Pour résumer, une autorisation générale est avantageuse lorsque le responsable de traitement ne peut ou ne veut pas superviser en détail les actions et l’organisation de son sous-traitant. Il s’agit d’une organisation plus flexible, et moins lourde, mais donnant plus de liberté au sous-traitant. Une autorisation spécifique est avantageuse lorsque le responsable de traitement souhaite conserver un contrôle assez étroit sur son sous-traitant, et qu’il en a les moyens.
EN SYNTHÈSE
Le droit concernant la nécessaire qualification juridique de l’ensemble des acteurs a été introduit par le RGPD afin d’harmoniser les règles au sein de l’Union européenne mais aussi de protéger les personnes concernées et tous les acteurs économiques et publics dans un contexte où l’innovation a nécessairement occasionné un éparpillement et un décloisonnement des données.
Après vous avoir donné les outils nécessaires pour identifier votre qualité juridique dans le cadre du RGPD, nous avons, dans cette tribune, détaillé les obligations contractuelles associées à chacune de ces qualités, afin de vous permettre d’identifier les clauses cruciales à intégrer dans vos contrats.
EN CONCLUSION
En tant que professionnels de la publicité en ligne, vous évoluez dans un écosystème sophistiqué, multipliant vos contrats, vos traitements, et vos qualités juridiques. Dans ce cadre, il est d’autant plus fondamental pour vous non seulement d’afficher la bonne qualité juridique, mais aussi d’intégrer à vos différents contrats les mentions contractuelles obligatoires associées.
Quelle que soit la nature de la relation contractuelle (“inter-responsables”, responsabilité conjointe, entre responsable et sous-traitant), être clair sur vos obligations contractuelles vous permettra de prendre des décisions éclairées lors de vos négociations, et de ne jamais risquer votre sécurité juridique par un manque de cohérence dans la rédaction de vos contrats.
Nous avons cartographié, dans cette tribune, les obligations contractuelles liées à chaque qualité.
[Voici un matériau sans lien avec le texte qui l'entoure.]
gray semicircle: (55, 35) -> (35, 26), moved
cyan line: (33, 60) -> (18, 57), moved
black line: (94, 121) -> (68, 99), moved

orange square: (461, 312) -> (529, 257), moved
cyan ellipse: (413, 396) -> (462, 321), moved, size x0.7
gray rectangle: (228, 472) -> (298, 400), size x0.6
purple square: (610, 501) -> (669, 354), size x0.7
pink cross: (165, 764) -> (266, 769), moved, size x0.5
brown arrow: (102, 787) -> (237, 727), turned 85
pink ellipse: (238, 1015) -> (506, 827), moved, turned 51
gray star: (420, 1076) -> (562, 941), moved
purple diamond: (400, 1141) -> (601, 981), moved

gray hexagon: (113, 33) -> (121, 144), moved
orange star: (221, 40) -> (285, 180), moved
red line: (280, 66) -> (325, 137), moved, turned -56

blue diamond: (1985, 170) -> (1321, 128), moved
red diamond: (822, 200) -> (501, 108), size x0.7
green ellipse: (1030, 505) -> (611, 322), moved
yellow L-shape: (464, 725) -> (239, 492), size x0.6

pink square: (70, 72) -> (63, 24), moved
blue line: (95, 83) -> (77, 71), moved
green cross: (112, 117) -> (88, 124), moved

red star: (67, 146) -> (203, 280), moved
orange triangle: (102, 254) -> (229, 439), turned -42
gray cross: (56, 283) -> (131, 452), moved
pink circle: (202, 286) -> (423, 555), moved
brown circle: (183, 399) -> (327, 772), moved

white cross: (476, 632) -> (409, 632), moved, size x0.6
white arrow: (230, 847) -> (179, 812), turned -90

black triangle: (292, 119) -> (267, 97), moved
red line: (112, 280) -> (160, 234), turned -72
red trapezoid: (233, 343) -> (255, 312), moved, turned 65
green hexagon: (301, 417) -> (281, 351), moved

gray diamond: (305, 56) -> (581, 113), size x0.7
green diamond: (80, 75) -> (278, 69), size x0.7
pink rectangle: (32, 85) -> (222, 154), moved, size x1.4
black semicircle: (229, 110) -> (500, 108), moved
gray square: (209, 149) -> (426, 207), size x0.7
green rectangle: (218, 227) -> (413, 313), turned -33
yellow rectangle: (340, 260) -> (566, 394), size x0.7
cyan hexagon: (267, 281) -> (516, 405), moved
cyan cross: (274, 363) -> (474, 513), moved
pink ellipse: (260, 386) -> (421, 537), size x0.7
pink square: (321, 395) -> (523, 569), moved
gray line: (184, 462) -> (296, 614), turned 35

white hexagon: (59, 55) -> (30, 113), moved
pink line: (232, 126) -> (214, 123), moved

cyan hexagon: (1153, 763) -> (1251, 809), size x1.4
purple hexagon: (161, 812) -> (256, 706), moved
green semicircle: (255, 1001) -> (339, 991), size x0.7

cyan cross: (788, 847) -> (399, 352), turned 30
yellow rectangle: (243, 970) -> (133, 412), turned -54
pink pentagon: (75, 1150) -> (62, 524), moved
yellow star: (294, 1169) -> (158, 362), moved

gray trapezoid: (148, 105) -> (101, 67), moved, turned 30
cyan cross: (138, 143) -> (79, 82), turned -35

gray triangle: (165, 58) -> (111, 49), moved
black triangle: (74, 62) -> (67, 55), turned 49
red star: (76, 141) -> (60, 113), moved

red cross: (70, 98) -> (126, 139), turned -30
Cependant, nous avons laissé de côté une certaine catégorie d’obligations qui concernent l’intégralité des acteurs (qu’ils soient responsables, responsables conjoints, ou sous-traitants). Ces obligations sont liées aux transferts de données à caractère personnel vers un pays tiers à l’Union européenne. Ce sujet, à la fois essentiel et complexe, sera l’objet de notre prochaine tribune.